Tool sprawl and capability creep
Every new tool an agent has access to expands the surface area of what it might do. Five tools is manageable. Fifty tools is a configuration nightmare. Five hundred tools is unenforceable in practice, the model will make selection mistakes, the user will lose track of what the agent can do, and the failure modes will be increasingly hard to reason about.
There's no good answer to this yet. Some kind of capability scoping (agent-A has access to tools X, Y, Z; agent-B has a different set) is necessary but not sufficient. Some kind of intent-based authorization (the agent can call this tool only if the user's intent is plausibly served by it) would help but doesn't exist.
Blast radius and rollback
When an agent takes an action, can it be undone? In some tools, yes (delete a draft email, reverse a transfer that's still pending). In many tools, no (sent emails, completed transactions, modified production data). An agent system without a clear blast-radius model is one bad call away from a story.
The right pattern is probably something like: classify every tool by its reversibility, gate irreversible actions behind explicit user approval, and track the cumulative blast radius of an agent session. None of the current frameworks expose this kind of structure.
Trust calibration over time
Even if all of the above is solved, there's a longer-term question: how does a user calibrate trust in an agent? An agent that's gotten ten things right is not necessarily an agent that will get the eleventh thing right. Calibrating user trust based on prior performance (without inducing complacency on the rare hard case) is a real human-factors problem.
We don't have great patterns for this. Self-driving cars are running into the same problem and haven't solved it either. There's probably some structural lesson there.
The shape of the next year
What I think happens next, with low confidence on timing.
The capability gets better, fast. Function calling is going to get more reliable. Tool selection is going to get smarter. Long-horizon planning is going to start working in narrow domains.
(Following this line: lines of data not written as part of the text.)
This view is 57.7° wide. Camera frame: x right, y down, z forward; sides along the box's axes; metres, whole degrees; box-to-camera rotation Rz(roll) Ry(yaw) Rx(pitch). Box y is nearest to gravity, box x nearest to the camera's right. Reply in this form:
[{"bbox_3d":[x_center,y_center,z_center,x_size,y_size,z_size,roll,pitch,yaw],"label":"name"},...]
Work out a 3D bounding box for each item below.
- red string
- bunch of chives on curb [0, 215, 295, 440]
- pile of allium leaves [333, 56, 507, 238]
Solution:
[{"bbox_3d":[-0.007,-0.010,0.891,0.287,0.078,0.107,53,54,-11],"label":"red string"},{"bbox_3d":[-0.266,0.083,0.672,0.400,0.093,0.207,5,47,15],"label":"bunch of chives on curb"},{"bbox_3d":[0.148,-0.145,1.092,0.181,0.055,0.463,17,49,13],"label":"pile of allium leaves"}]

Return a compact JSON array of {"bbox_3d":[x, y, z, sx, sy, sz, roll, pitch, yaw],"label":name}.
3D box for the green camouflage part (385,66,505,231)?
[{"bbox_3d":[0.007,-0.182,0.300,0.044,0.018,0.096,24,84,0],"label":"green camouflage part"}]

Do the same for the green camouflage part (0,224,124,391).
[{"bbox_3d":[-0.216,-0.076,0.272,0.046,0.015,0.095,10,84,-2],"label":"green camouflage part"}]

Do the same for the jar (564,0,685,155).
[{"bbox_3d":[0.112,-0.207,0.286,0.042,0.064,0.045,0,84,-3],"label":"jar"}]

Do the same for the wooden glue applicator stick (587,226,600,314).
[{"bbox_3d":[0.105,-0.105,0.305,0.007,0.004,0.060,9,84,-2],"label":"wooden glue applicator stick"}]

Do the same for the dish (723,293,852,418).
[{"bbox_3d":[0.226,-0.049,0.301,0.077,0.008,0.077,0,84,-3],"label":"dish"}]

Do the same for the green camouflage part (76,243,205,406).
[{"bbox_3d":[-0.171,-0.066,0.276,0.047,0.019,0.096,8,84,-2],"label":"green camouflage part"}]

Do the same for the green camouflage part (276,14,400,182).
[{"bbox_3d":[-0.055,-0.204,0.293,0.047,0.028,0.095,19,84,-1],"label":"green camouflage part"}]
The operational foundation gets better, slower. Permission models, audit trails, blast-radius tooling, these get built by the platforms that make money from enterprise deployments, because the demand is concentrated there. Consumer-grade agent products will continue to ship without the foundation, because the consumer demand is for capability, not safety.
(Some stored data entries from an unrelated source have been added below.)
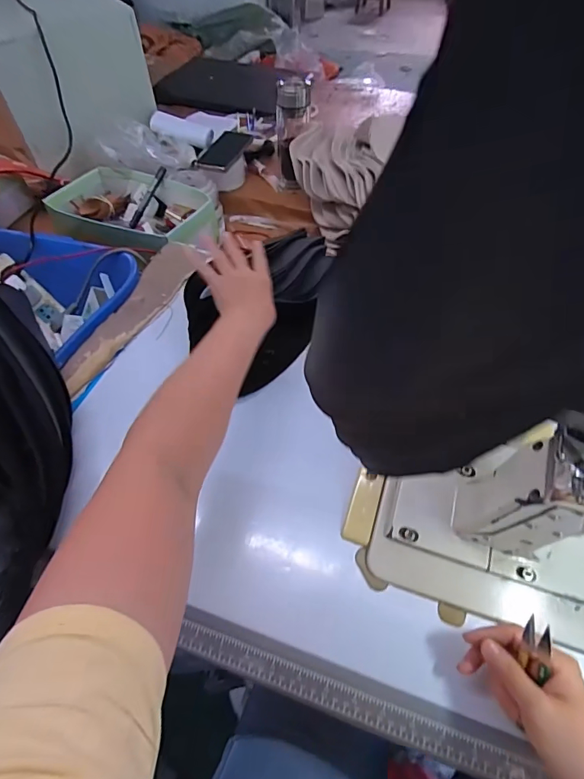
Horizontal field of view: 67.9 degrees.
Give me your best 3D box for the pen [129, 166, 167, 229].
[{"bbox_3d":[-0.294,-0.391,0.884,0.016,0.015,0.137,31,93,22],"label":"pen"}]

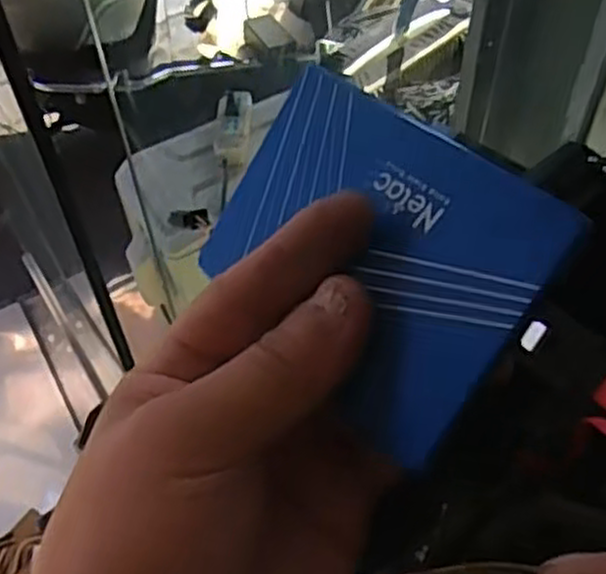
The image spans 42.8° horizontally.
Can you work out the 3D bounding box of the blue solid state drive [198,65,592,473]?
[{"bbox_3d":[0.014,-0.010,0.195,0.094,0.004,0.068,41,105,36],"label":"blue solid state drive"}]

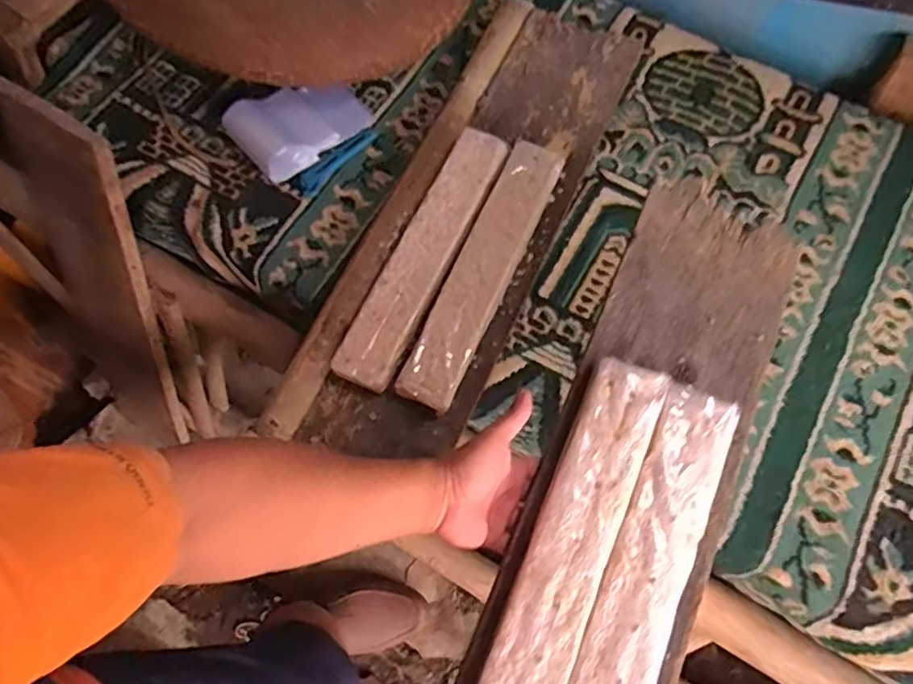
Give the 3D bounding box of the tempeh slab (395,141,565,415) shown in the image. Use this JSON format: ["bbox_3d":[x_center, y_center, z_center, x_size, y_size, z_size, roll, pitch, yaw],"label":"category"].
[{"bbox_3d":[0.036,-0.089,0.786,0.071,0.040,0.373,23,72,10],"label":"tempeh slab"}]

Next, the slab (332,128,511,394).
[{"bbox_3d":[-0.039,-0.109,0.795,0.076,0.044,0.368,23,72,10],"label":"slab"}]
The first big public failure happens. Some agent does something embarrassing or expensive on someone's behalf. The story makes the rounds. People discover that "the model called the function with arguments that produced this outcome" is not a satisfying answer to "why did this happen." The conversation about agent governance shifts from "interesting future problem" to "blocking issue."
Some sub-industry of "agent observability" or "agent governance" emerges, as the natural follow-on to MLOps and as the next layer of the AI infrastructure stack. The first generation of those products will be inadequate. The second generation will be useful.
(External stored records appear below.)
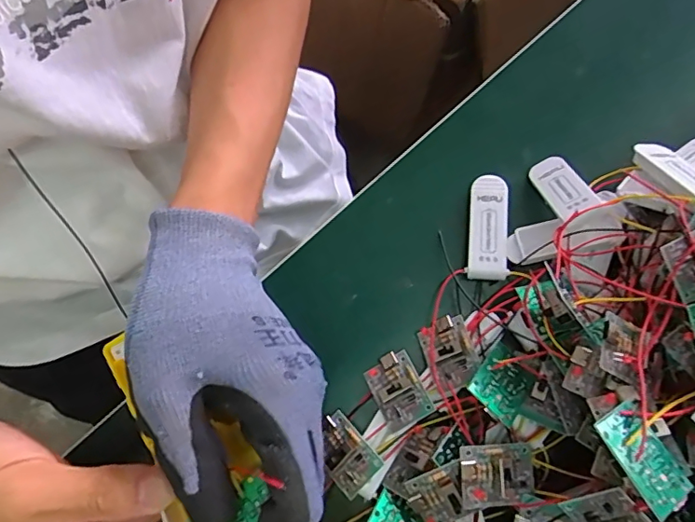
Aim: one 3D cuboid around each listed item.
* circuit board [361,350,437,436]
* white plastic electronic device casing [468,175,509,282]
[{"bbox_3d":[0.025,0.065,0.261,0.025,0.007,0.035,-27,80,-4],"label":"circuit board"},{"bbox_3d":[0.075,-0.018,0.281,0.020,0.007,0.057,2,79,2],"label":"white plastic electronic device casing"}]

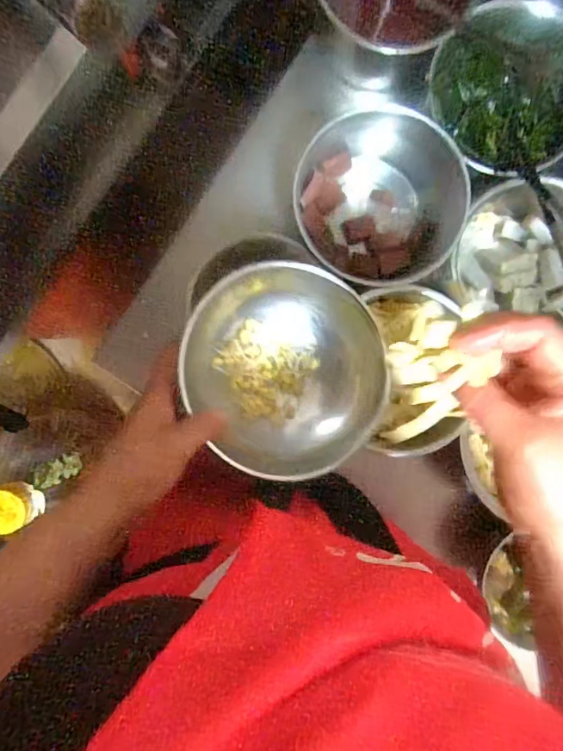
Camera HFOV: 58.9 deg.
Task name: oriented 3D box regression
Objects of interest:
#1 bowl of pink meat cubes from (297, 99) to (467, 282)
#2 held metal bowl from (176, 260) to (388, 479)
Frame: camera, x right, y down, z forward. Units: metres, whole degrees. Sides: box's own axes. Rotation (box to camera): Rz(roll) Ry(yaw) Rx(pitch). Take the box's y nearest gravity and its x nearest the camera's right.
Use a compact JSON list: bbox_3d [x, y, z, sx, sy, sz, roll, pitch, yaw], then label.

We are at the very early end of this. The plugin launch was six weeks ago. The capability is real and the foundation is in production. The operational practices are mostly missing. The places to put attention are the gaps, not the demos.
What I'm actually doing
For my own work, the rule I've landed on for now is: agents are useful for assembly, not for execution. They can pull together the inputs, draft the candidate output, organize the workflow. They can't be the thing that hits "send" or "deploy" or "transfer." The human stays in the loop on anything irreversible.
That's a temporary rule, not a principled one. It's where the operational foundation is today. As the foundation matures, the rule will change. But it'll change slower than the capability does, and that gap is going to be where most of the consequential decisions get made over the next year.